How should the left vote in the referendum on May 5th on an Alternative Vote (AV) system of election for Westminster?
Alan Thornett argues for a yes vote in support of AV as the best option available on the day – and since the referendum will in effect be a choice between AV and the present system of first past the post (FPTP).
Labour is divided over AV with Miliband and the shadow cabinet in favour but with many prominent individuals such as Prescott and Straw against.
Labour strongly opposed the bill itself through Parliament mainly because it was linked it to a reduction of MPs and the redefining of constituencies. The referendum, however, will deal only with AV.
There are widely differing views on the left over AV as well. The Green Party and Plaid call for a yes vote whilst Socialist Party, Respect, the Green Left and the CPB call for a no vote. The AWL appear to be divided on it. The Labour Representation Committee is balloting its members with a recommendation for a no vote.
The CPB argue for a no vote on the basis that it is not PR and that it would favour the Lib Dems. The issue involved, however, is not whether the change to AV would swing the advantage towards any particular party but whether it is a gain for democracy, although a small one, over the scandalous FPTP system we have at the present time.
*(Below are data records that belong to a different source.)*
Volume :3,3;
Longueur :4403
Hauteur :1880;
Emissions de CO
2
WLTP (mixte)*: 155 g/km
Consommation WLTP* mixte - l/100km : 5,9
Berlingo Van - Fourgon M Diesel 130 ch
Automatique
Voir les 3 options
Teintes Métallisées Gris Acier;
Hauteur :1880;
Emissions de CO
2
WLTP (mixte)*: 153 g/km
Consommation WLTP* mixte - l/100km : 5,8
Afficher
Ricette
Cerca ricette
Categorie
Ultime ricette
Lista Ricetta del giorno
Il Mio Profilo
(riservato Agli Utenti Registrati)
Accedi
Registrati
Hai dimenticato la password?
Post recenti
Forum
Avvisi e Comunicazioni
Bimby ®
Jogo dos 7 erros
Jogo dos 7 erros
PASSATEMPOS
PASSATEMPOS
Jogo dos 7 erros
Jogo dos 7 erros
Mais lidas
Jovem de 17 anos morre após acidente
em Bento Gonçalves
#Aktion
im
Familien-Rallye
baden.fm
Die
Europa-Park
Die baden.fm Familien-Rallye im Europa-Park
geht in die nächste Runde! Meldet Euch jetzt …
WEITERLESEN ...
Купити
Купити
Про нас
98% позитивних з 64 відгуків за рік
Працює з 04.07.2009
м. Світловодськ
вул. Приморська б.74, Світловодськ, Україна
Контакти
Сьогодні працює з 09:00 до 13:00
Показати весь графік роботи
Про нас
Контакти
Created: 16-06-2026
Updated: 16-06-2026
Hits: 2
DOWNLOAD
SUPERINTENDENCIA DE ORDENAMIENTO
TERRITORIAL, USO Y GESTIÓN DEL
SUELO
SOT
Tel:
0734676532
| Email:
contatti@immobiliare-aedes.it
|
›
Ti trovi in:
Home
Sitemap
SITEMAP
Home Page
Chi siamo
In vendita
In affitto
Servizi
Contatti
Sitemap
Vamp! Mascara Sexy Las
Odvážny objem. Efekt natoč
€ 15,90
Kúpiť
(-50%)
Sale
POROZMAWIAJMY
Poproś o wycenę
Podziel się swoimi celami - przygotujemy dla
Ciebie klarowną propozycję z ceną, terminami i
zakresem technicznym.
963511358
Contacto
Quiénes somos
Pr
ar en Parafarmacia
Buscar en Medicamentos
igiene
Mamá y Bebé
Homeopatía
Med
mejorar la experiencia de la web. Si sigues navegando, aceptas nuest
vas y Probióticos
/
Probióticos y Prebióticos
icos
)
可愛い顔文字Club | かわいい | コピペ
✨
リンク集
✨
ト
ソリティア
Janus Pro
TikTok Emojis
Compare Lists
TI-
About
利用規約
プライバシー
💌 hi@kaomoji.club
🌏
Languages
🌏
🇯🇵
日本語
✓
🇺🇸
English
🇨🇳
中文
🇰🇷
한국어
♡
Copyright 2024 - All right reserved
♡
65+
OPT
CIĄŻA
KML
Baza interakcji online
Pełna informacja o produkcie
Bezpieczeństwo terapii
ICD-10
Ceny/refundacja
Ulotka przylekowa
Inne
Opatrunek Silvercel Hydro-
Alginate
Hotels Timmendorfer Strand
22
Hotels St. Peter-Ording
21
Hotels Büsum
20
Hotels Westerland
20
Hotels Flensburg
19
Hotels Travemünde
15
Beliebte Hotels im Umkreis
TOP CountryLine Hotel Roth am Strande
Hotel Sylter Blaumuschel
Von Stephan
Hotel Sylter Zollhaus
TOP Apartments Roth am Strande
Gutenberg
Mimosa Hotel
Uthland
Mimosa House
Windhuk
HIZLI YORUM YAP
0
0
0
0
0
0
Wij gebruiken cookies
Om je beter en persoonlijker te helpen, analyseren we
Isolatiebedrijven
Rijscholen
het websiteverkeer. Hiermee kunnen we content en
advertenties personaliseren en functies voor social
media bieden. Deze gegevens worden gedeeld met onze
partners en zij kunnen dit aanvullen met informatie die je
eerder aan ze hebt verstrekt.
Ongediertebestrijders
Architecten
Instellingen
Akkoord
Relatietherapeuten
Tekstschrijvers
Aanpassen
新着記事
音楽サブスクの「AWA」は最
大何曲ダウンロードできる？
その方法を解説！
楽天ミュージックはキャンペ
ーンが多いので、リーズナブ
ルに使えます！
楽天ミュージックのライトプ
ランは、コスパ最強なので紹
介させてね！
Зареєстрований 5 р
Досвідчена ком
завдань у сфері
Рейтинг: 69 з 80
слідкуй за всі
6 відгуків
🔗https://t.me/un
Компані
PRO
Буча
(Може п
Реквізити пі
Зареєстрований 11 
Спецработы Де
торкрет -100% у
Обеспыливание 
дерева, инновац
Under this system, in the 2005 general election, Labour only polled 35.2% of the votes cast but for this they got 55.1% of the seats in Parliament – way above their proportional entitlement. The Tories polled 30.7% of the vote and got 32.3% of the seats – just above their proportional entitlement. The Lib Dems polled 22.1% of the vote and all they got for this was just 9.6% of seats – less than half of their proportional entitlement.
This meant that it took 26,000 votes to elect a Labour MP, 44,000 to elect a Tory MP, and a huge 96,000 to elect a Liberal Democrat MP – nearly four times as many votes as those needed by a Labour MP. Such a system is indefensible.
It also meant that around 70% of voters cast votes which make no difference whatsoever to the outcome since they were in safe seats of one kind or another, while the election is won or lost in a minority of marginal seats. It is also a major contributing factor to falling turnout. Why bother if your vote will make no difference?
AV is not a proportional system, of course – the CPB are right about that – it would not produce a proportional Parliament in which the number of MPs would correspond to the number of votes each party obtained in the ballot box. That would still have to be fought for.
It would, however, bring about a number of improvements, at least at constituency level:
* It would allow voters to express their genuine preferences without the pressure to vote tactically and non-mainstream candidates could stand without fear of splitting the vote. This is because the votes of the lower placed candidates are redistributed until a candidate emerges with over 50% of the vote. It therefore benefits small parties more than FPTP does.
* It would undermine, at least to some extent, the ‘safe seat’ situation which disenfranchises large swathes of voters at every election.
* It would ensure that all MPs are elected on the basis of majority support (at present only a third of them achieve this).
Some people argue for a no vote on the basis that a yes vote would set real electoral reform of Westminster back for a long time. I would argue the opposite: that a no vote would be seen as an endorsement of FPTP and thus entrench it as a voting system.
The Tories along with the Labour dinosaurs in the no campaign defend FPTP because it gives the two parties Buggins’ turn in running the country to the exclusion of anyone else including the Lib Dems, outside of a hung Parliament and the possibility of a coalition.
This is no doubt the reason for the dire situation in the unions over this issue with most union leaderships calling for a no vote. The no campaign is claiming that the vast majority of the major unions are lining up against AV.
The Financial Times has reported that at least five trade unions – including the GMB, Aslef and the Prison Officers’ Association – will send out anti-AV leaflets to their members and that they had joined the official No2AV campaign dominated by the Tories. Unite is also campaigning against AV.
GMB General Secretary Paul Kenny said his union had ‘long held the policy that the tried and tested first-past-the-post is the system that should be used for general elections for the UK Parliament.’ He said first-past-the-post delivered strong, single-party government, was easy to understand and had a ‘strong constituency link’.
The only two unions which have declared for AV at the present time appear to be the CWU and the PCS, which is advising its members to support AV.
None of this, of course, whatever the outcome of the referendum, negates the need for PR in order to establish a democratic system of election. A yes vote should be seen as a small step in the direction of further reform and the campaign for a democratic electoral system based on PR should be stepped up.
This is not workers’ democracy, of course, it is bourgeois democracy, but while we live under a capitalist system we are entitled at least to a system of election in which the number of MPs correspond to the number of votes a party receives in an election.